We were particularly interested in the relationship between morbidity and agreement. This study is the first to present and explore the relationship of HUI, a validated self-reported measure of overall disease burden, to disease ascertainment. As anticipated, we found for some conditions (myocardial infarction, stroke and heart failure) cases identified by administrative data had higher median HUI scores (thus lower reported morbidity) compared with self-report cases across all diseases. For these conditions health administrative data therefore tended to identify healthier patients than those found through self-report. While the HUI is an overall measure of morbidity, and not a disease-specific measure the severity, it is probable that the severity of underlying diseases relates strongly to overall morbidity. Our finding underscores the need for researchers to consider the clinical significance of cases identified by different data sources.

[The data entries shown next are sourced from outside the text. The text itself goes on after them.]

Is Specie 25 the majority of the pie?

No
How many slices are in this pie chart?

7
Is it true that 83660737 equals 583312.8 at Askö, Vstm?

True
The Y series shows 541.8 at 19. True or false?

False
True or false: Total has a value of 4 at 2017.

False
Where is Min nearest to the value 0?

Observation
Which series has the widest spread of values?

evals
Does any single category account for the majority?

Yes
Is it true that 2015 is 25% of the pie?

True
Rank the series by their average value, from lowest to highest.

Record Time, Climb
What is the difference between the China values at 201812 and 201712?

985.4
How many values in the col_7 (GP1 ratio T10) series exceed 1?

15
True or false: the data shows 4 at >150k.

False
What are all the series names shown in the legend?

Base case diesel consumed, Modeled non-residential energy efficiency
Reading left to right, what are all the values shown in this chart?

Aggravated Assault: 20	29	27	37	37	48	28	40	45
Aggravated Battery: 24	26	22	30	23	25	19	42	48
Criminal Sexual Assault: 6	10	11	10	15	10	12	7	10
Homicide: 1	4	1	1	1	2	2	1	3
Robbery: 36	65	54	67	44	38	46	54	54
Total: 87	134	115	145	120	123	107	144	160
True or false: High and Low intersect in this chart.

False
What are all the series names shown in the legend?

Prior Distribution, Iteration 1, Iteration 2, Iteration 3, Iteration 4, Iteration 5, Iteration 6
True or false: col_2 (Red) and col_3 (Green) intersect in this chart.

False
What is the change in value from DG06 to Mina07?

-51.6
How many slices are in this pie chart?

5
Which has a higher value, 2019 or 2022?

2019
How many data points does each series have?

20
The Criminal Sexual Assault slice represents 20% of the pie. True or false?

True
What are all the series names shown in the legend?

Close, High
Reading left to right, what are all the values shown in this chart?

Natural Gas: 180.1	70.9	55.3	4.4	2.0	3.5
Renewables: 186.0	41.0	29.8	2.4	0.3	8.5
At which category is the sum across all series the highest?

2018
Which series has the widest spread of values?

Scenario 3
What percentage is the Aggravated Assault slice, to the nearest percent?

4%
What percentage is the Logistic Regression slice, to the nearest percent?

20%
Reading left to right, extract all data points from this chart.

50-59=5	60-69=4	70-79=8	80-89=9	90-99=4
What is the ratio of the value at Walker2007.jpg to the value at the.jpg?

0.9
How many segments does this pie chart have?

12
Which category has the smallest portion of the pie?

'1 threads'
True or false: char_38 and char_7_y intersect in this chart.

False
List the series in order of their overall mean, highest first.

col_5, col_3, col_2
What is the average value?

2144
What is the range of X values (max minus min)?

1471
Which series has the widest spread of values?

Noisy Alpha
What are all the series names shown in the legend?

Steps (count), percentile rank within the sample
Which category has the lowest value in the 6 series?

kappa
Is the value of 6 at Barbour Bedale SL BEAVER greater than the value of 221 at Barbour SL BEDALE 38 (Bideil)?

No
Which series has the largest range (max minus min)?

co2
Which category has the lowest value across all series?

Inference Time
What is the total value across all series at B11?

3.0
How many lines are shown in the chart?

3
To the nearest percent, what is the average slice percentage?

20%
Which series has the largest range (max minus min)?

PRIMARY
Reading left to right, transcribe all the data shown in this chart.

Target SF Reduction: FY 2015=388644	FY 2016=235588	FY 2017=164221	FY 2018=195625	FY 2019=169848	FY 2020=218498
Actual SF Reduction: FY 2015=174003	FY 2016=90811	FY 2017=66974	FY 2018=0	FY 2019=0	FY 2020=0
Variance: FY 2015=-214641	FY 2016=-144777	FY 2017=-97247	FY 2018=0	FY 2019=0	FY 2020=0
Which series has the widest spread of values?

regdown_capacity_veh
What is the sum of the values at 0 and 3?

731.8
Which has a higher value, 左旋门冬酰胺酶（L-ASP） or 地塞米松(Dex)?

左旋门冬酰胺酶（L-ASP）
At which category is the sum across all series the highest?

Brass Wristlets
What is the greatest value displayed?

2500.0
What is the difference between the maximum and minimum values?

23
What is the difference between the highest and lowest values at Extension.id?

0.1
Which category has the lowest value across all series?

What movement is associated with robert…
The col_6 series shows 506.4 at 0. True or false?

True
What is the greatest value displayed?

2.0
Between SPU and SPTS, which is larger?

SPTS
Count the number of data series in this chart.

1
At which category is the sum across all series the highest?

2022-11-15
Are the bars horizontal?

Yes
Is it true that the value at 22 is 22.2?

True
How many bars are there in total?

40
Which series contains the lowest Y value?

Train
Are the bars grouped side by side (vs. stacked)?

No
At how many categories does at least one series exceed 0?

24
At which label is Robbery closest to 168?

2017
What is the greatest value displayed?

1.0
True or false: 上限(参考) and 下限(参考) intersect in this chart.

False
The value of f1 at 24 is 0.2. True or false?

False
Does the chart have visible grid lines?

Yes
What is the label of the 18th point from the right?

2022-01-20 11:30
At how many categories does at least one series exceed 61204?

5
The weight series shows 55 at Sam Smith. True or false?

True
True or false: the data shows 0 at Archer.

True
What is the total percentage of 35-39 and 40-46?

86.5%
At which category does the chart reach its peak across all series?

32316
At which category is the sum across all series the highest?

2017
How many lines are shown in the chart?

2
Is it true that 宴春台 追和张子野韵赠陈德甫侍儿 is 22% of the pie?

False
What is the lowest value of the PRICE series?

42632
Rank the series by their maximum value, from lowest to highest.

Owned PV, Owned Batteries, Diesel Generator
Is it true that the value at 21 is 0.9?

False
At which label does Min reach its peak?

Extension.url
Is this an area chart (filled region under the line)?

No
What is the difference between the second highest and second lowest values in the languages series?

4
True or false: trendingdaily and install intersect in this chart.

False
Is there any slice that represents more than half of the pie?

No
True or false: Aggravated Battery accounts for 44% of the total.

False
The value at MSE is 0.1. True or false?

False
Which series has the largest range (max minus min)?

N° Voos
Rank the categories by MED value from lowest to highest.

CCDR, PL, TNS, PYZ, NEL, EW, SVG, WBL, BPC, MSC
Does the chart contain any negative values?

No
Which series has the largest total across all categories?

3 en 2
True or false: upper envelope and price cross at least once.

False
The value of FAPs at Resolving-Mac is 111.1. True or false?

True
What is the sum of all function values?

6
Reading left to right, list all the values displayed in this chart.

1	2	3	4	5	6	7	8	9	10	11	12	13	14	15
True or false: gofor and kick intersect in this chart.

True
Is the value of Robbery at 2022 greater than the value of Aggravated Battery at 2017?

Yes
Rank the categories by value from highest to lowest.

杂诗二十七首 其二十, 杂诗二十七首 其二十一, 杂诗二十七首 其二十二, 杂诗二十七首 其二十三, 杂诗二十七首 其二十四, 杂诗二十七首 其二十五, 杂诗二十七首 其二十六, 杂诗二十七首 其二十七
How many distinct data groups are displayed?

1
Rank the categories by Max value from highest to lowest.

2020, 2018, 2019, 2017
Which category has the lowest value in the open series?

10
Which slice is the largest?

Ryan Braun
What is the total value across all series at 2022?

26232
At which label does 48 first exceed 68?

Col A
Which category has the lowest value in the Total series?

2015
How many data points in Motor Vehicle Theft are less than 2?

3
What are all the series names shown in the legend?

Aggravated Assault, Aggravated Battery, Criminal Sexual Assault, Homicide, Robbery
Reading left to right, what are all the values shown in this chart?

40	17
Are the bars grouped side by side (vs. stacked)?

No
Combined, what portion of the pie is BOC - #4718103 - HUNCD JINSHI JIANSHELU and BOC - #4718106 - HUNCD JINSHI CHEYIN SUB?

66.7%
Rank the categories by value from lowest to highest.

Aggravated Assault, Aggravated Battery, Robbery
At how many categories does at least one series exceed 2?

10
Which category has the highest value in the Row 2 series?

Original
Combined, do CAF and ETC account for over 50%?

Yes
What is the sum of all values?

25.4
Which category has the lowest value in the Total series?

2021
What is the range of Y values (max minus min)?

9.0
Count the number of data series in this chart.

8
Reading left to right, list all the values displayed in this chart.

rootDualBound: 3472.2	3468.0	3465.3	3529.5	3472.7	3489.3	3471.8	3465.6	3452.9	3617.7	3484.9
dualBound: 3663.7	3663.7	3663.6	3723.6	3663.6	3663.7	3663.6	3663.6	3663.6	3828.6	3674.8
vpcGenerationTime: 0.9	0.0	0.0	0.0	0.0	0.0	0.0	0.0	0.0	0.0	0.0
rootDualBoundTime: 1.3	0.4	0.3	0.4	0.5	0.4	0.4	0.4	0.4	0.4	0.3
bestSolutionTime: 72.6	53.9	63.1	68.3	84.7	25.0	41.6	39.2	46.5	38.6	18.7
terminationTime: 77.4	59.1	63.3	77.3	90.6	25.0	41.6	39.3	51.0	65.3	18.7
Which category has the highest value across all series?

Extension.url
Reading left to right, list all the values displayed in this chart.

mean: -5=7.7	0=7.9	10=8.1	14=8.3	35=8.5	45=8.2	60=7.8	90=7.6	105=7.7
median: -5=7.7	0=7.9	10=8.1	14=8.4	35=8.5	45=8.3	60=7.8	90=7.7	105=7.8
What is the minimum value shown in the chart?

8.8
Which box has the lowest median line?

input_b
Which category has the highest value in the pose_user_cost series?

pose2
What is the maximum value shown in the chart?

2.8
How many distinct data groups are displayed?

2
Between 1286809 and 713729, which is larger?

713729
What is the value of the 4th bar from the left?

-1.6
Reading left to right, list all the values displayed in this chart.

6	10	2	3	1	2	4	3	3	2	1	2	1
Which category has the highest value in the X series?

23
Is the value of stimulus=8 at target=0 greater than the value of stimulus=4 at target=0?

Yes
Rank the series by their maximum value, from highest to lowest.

Stroke and congestive heart failure had the lowest HUI scores, the largest differences in median HUI scores, and poor concordance for the two disease ascertainment methods; while diabetes and hypertension had high HUI scores and high concordance in both median HUI and disease ascertainment. Previous research has, in general, found comorbidity is associated with poorer agreement in ascertainment [10
]. Our findings confirm that care should be taken in the interpretation of disease estimates in population with high levels of disease burden.
We acknowledge that there is no clear reference standard for the ascertainment of chronic diseases. While clinical charts are often used to assess ascertainment accuracy, even this approach is not a gold standard. For example, clinic chart review for diabetes can miss cases that are not receiving glucose lowering medications, are not regular clinic attendees or who have their diabetes care provided by practitioners [17
]. In our view, disease ascertainment is usually linked to disease severity, with less severe disease often poorly ascertained. Therefore, case ascertainment, the likelihood of truly being diagnosed with a disease and disease severity, health burden from disease are all intertwined. The paucity of disease-specific severity measures that use administrative data reveals an important gap in knowledge in our efforts to improve accurate ascertainment diseases using population based data.
This study excludes a number of key chronic diseases for which we do not yet have validated algorithms, but we do not feel that this affects the implications of our findings. It is clear that the relationships between ascertainment, disease, and patient characteristics are complex. Future analysis should consider multivariate methods to explore the effect of these factors.